Lawrence Berkeley National Laboratory

Dinuclear perchlorate complexes of uranium, neptunium, and plutonium were characterized by reactivity and DFT, with results revealing structures containing pentavalent, hexavalent, and heptavalent actinyls, and actinyl-actinyl interactions (AAIs). Electrospray ionization produced native complexes [(AnO₂)₂(ClO₄)₃]^- for An:An = U:U, Np:Np, Pu:Pu, and Np:Pu, which are intuitively formulated as actinyl(V) perchlorates.
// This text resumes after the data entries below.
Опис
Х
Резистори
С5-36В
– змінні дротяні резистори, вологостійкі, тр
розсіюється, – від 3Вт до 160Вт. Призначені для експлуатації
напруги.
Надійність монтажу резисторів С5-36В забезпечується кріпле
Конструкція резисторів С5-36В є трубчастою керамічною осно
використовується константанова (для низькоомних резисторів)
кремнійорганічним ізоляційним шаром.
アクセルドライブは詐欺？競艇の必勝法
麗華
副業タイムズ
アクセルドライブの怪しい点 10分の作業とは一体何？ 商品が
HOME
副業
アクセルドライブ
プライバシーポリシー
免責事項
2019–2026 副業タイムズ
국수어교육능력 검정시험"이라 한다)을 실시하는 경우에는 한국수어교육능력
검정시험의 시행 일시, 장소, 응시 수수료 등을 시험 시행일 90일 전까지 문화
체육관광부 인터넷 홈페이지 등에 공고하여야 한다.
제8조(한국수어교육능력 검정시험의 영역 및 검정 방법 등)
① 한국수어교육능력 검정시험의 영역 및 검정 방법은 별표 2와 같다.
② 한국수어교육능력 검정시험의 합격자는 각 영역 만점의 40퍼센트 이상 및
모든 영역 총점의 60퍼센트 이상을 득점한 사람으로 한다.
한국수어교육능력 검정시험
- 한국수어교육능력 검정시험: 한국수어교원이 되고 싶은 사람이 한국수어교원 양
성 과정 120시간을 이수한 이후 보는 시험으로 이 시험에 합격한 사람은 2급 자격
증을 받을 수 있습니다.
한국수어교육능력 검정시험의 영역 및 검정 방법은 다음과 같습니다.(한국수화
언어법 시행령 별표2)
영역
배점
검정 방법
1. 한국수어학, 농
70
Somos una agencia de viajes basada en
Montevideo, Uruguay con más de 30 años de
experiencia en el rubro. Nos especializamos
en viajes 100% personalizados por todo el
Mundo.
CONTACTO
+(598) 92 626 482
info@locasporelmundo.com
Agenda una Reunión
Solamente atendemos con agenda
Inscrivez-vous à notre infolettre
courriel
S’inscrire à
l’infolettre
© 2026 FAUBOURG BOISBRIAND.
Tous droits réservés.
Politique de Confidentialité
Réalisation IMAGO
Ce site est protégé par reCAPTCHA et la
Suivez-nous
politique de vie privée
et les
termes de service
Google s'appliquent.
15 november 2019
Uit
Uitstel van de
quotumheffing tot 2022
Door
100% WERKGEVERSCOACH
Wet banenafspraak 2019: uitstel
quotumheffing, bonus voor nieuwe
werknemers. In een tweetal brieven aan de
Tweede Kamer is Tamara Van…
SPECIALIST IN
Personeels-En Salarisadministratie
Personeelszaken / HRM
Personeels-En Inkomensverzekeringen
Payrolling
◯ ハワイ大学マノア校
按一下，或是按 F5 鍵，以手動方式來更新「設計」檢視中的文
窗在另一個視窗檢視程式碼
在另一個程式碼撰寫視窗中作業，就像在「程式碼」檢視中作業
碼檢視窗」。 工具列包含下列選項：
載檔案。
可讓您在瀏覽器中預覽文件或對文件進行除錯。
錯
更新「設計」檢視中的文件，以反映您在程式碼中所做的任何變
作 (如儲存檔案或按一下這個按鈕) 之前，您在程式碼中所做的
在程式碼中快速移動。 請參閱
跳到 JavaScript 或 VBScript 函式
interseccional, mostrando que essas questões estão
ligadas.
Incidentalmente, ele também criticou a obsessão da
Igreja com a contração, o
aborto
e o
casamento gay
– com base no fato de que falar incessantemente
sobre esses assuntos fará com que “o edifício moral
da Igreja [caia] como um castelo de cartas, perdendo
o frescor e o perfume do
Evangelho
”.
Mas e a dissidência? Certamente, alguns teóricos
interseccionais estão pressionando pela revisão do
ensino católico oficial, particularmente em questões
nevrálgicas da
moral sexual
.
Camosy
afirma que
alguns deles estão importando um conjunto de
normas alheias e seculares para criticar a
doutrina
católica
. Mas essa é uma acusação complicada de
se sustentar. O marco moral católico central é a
However, DFT identified lower-energy structures [(AnO₂)(AnO₃)(ClO₄)₂(ClO₃)]^- comprising a perchlorate fragmented to ClO₃, actinyl(VI) cation An^VIO₂²⁺, and neutral AnO₃. For U:U and Np:Np, and Np in Np:Pu, the coordinated AnO₃ is calculated as actinyl(VI) with an equatorial oxo, [O_yl═An^VI═O_yl][═O_eq], whereas for Pu:Pu, it is plutonyl(V) oxyl, [O_yl═Pu^V═O_yl][-O_eq^•]. The implied lower stability of Pu^VI versus Np^VI indicates weaker Pu═O_eq versus Np═O_eq bonding. Adsorption of O₂ by the U:U complex suggests oxidation of U^V to U^VI, corroborating the assignment of perchlorate [(An^VO₂)₂(ClO₄)₃]^-. DFT predicts the O₂ adducts are [(An^VIO₂)(O₂)(An^VIO₂)(ClO₄)₃]^- with actinyls oxidized from +V to +VI by bridging peroxide, O₂^2-. In accordance with reactivity, O^2- addition is computed as substantially exothermic for U:U and least favorable for Pu:Pu. Collision-induced dissociation of native complexes eliminated ClO₂ to yield [(AnO₂)(O)₂(AnO₂)(ClO₄)₂]^-, in which fragmented O atoms bridge as oxyl O^-• and oxo O^2- to yield uranyl(VI) and plutonyl(VI), or as oxos O^2- to yield neptunyl(VII), [O_yl═Np^VII═O_yl]³⁺.